■ Instruction ■
Range to copy from the entries below: the line containing "شركة شحن عفش بالزلفي" through the line containing "2026.08.11 19:30 - 21:30", inclusive. Retype only those lines, exactly, without any images.

■ Working data ■

····················

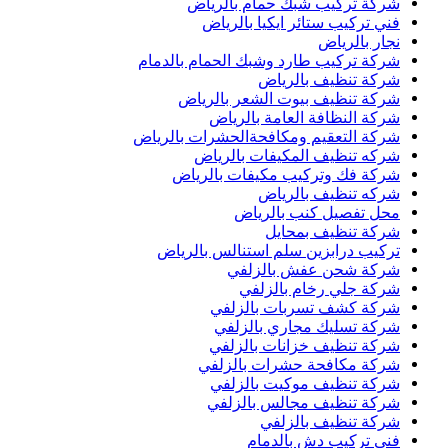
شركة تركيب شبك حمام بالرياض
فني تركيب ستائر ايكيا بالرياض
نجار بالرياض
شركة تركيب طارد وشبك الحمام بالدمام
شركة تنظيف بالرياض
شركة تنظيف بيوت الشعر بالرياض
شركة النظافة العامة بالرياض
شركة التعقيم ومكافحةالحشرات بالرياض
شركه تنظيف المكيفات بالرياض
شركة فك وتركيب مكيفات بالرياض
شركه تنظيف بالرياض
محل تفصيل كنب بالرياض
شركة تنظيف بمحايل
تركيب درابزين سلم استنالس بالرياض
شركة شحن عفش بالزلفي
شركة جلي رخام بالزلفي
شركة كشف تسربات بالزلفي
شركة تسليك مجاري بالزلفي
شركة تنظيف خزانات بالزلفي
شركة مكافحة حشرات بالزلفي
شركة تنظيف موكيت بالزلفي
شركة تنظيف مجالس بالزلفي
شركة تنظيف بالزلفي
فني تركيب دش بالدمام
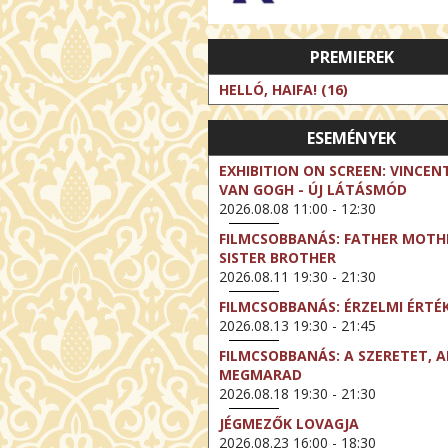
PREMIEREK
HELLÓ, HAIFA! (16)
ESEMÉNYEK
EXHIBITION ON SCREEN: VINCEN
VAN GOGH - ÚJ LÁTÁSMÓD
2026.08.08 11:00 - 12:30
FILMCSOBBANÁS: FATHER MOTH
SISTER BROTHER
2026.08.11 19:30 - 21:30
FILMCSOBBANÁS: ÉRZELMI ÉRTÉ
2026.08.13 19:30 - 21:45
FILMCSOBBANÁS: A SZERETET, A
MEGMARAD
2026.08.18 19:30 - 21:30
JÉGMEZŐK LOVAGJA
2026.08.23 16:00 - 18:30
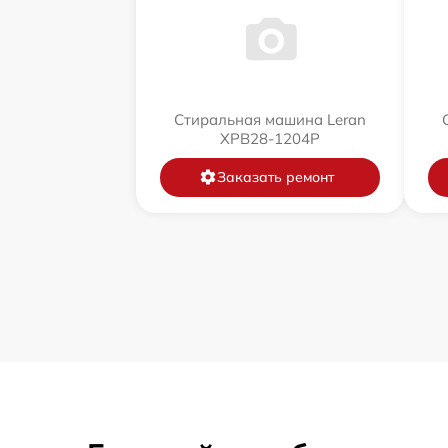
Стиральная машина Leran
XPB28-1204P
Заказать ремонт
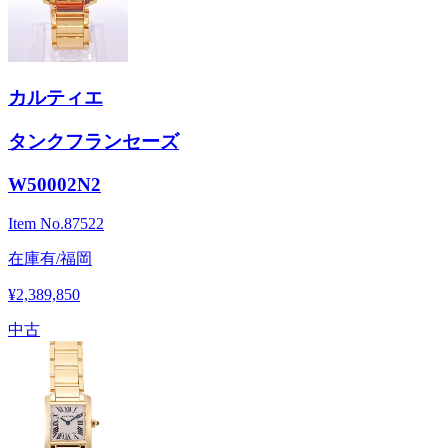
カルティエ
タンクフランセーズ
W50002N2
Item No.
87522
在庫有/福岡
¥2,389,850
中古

····················

■ Result for this exercise ■
شركة شحن عفش بالزلفي
شركة جلي رخام بالزلفي
شركة كشف تسربات بالزلفي
شركة تسليك مجاري بالزلفي
شركة تنظيف خزانات بالزلفي
شركة مكافحة حشرات بالزلفي
شركة تنظيف موكيت بالزلفي
شركة تنظيف مجالس بالزلفي
شركة تنظيف بالزلفي
فني تركيب دش بالدمام
PREMIEREK
HELLÓ, HAIFA! (16)
ESEMÉNYEK
EXHIBITION ON SCREEN: VINCEN
VAN GOGH - ÚJ LÁTÁSMÓD
2026.08.08 11:00 - 12:30
FILMCSOBBANÁS: FATHER MOTH
SISTER BROTHER
2026.08.11 19:30 - 21:30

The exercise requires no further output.